Here's a suggestion for how to find the line. The ley is excess hydration before the run. When you're at the top, all you need is one look down the face and then wait just a minute. After that you'll be able to follow the "yellow" brick road.

Thanks for those pics TS.
post #51 of 54
I'm thinking about getting my feet farther away from my body, especially in the belly of the turn. Smoother transitions ("like buttah!") rounds out where my head's been...
post #52 of 54
Thanks for the insight Whygimf. That makes alot of sense.

this thread = bookmarked for me, and I'll return to this advice in about 5 or 6 months for sure
post #53 of 54
Tyrone, consider white water kayaking for the off season. Reading and running lines fluidly is the name of the game.
post #54 of 54
What am I Working on?

I am working on believing that gaining technical proficiency will change my ski experience for the better.

I guess I’m a pretty good natural athlete and I’ve always taken to sports with a natural ease and I’ve always bristled under coaching. The start of my skiing pretty much spelled the end of my school basketball career and I was glad about it. Basketball had gone from a happy after school play time, whoopin’ up on the neighbors kinda thing to a regimented daily practice schedule, getting yelled at, running wind sprints and working on offensive and defensive sets. One of the things I immediately loved about skiing is that there was no one there to tell me I should be doing it differently. I was just sliding down the hill with my friends going here and there as we pleased. Progressing from one week to the next from the bunny hill to the two blue slopes and thinking that one day we would be good enough for the one black slope.
Thirty years later I’m still doing pretty much the same thing except that I’ve got enough experience that now it’s the very rare line that makes me feel like I might be so technically deficient as to not be able to ski it.
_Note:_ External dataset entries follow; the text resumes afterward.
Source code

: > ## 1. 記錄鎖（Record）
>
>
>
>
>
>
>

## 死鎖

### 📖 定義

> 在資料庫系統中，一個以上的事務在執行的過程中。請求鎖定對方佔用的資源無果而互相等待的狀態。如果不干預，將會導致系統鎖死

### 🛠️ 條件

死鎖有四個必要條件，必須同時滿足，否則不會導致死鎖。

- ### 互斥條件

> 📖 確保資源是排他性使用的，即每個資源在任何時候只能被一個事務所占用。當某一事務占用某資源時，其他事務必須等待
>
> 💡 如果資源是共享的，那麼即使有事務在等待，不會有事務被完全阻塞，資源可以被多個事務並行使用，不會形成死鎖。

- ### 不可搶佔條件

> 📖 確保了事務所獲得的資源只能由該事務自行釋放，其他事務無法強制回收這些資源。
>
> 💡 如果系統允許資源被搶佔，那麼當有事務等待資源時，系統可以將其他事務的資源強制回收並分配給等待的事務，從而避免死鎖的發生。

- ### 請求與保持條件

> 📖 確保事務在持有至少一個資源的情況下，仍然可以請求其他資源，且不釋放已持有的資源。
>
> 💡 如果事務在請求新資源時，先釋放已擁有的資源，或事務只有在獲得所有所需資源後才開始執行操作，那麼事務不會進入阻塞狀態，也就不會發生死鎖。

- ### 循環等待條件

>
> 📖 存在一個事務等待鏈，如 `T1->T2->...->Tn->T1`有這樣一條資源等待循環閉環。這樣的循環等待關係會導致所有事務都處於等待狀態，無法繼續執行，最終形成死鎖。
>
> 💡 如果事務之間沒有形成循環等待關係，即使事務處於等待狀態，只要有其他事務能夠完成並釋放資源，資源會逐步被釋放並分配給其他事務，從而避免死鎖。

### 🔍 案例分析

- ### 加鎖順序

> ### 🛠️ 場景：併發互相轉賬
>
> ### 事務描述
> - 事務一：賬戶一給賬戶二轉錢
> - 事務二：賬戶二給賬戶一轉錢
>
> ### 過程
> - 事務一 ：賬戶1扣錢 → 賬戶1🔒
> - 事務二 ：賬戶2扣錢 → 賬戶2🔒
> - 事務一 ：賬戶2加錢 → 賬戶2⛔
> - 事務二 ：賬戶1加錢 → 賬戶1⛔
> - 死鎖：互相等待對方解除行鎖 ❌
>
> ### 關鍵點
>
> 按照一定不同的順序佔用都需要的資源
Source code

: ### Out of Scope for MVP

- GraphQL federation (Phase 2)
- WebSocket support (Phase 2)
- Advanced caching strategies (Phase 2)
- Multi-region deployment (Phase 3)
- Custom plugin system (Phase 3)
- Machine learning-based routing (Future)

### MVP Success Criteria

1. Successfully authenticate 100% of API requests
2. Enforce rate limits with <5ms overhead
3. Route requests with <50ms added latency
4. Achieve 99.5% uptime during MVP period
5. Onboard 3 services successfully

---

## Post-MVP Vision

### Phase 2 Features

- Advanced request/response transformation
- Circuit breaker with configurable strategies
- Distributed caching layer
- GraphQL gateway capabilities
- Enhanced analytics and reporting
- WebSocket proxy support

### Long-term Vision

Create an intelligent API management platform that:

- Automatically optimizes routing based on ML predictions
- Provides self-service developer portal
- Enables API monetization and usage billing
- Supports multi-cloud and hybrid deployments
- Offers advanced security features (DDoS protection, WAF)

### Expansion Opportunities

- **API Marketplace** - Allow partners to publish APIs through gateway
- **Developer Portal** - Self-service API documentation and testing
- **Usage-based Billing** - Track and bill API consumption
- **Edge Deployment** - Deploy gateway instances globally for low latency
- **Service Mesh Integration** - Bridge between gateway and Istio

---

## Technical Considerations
Last year, after a summer of reading tons of posts on this fine site, I took the plunge and reached out for some coaching. I went to a weekend bump camp and I got some private (non bump specific) lessons. Both were good experiences. I latched onto the WC bump tech pretty quickly and with a few years of practice I’ve no doubt I’ll have it down. Changing my technique on the flats is a different story. The changes I should be making are not real clear to my mind or my body and the benefits I’ll receive once I have this new technique down are not all that clear either.
Right now I’m taking it on faith that putting in the work, sticking to the program, being disciplined and learning new body positions and movements will make the toughest of the tough runs easier and more fun and that being more efficient will lead to longer, easier ski days. This faith I have in my coach and in many of you here in the technique forum is fairly strong so I plan to stick with it and work on being a better skier, but I can’t get it out of my head how the pure joy of playing basketball was wiped out by the regimen and discipline that came with ‘joining the team’.

So I guess I’m working on learning to be a better skier without diminishing the joy that skiing gives me.